ESTADO NEGA DÍVIDA DE R$ 7 MILHÕES COM A SAÚDE DE ILHÉUS, MAS NÃO APRESENTA COMPROVAÇÃO DE REPASSES
Nota da Sesab rebate acusação, cita investimentos estruturais e omite dados financeiros que sustentem regularidade das transferências ao município
Em nota encaminhada à redação da Ilhéus fm nesta sexta-feira (24), a Secretaria da Saúde do Estado da Bahia (Sesab) negou categoricamente que o Governo Estadual deva R$ 7 milhões à saúde do município de Ilhéus. O documento, assinado pela assessoria de comunicação da pasta, afirma que a informação “não procede” e enumera investimentos estaduais na região, como o Hospital Regional Costa do Cacau, o Hospital Materno-Infantil Dr. Joaquim Sampaio e a Policlínica Regional de Saúde.
No entanto, a nota não apresenta nenhum documento, extrato ou dado contábil que comprove os repasses financeiros regulares do Estado ao município — justamente o ponto central da denúncia apresentada pelo comunicador Vila Nova, que alega atrasos e falta de pagamento de verbas pactuadas.
Enquanto o governo estadual fala em “postura institucional e responsável”, a administração municipal sustenta que a dívida acumulada impacta diretamente o funcionamento da Atenção Básica.
O que diz a nota – e o que ela omite
No texto, a Sesab rebate a acusação central, mas desvia o foco para investimentos em estruturas que são de responsabilidade estadual ou consorciada. O Hospital Regional e o Materno-Infantil, por exemplo, são unidades geridas diretamente pelo Estado — não configuram repasse financeiro ao município. A Policlínica Regional, embora atenda moradores de Ilhéus, também é mantida com recursos estaduais e federais, sem transferência obrigatória ao Fundo Municipal de Saúde.
Outro dado citado pela Sesab é a cessão de “111 servidores estaduais à Prefeitura de Ilhéus para atuação na Atenção Primária”. A medida, ainda que relevante, não substitui o repasse de recursos financeiros previstos em Programação Pactuada e Integrada (PPI) ou em acordos específicos.

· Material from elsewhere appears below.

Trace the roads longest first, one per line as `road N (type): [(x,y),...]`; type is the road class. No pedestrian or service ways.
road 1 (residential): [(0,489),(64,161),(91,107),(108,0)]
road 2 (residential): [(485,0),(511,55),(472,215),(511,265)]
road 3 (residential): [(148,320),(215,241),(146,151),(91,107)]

Além disso, a própria nota admite que o município possui uma pendência com a Policlínica Regional de cerca de R$ 1,85 milhão — o que, na prática, transfere ao município a condição de devedor, invertendo os papéis da polêmica.
“A nota do governo é hábil ao mudar o eixo do debate. Em vez de apresentar extratos bancários ou comprovantes de transferência fundo a fundo, o Estado lista obras e equipamentos próprios. Isso é retórica, não transparência”, avalia o comunicador Vila Nova Do Programa OTabuleiro da Rádio Ilhéus Fm.
O vazio probatório
A reportagem solicitou à Sesab os documentos que comprovem os repasses estaduais diretos ao município de Ilhéus nos últimos 12 meses — especialmente aqueles referentes a programas de custeio, incentivos financeiros e pactuações da Comissão Intergestores Bipartite (CIB). Até a publicação deste texto, nenhum dado foi enviado.

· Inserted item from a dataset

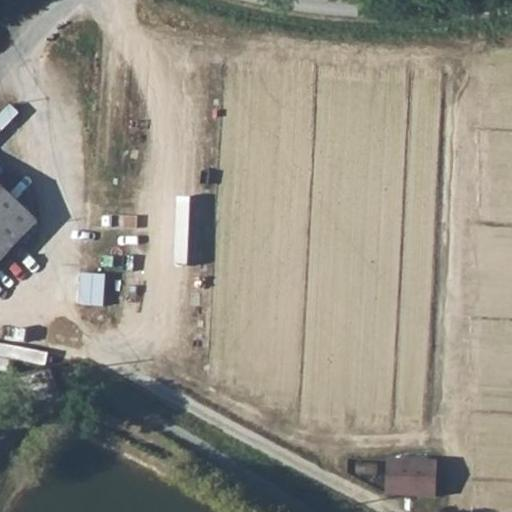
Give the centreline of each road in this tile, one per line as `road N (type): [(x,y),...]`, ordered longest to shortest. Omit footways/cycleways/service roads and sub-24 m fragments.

A Lei de Responsabilidade Fiscal (Lei Complementar 101/2000) determina que os entes federados devem manter transparência ativa sobre transferências voluntárias e obrigatórias. Quando um governo estadual nega uma dívida, espera-se que apresente contraprova documental — como notas de empenho, ordens bancárias ou extratos do Sistema de Gestão de Convênios.
Sem essa prestação de contas, a afirmação de que “não procede” a dívida de R$ 7 milhões permanece no campo da alegação política, não da evidência técnica.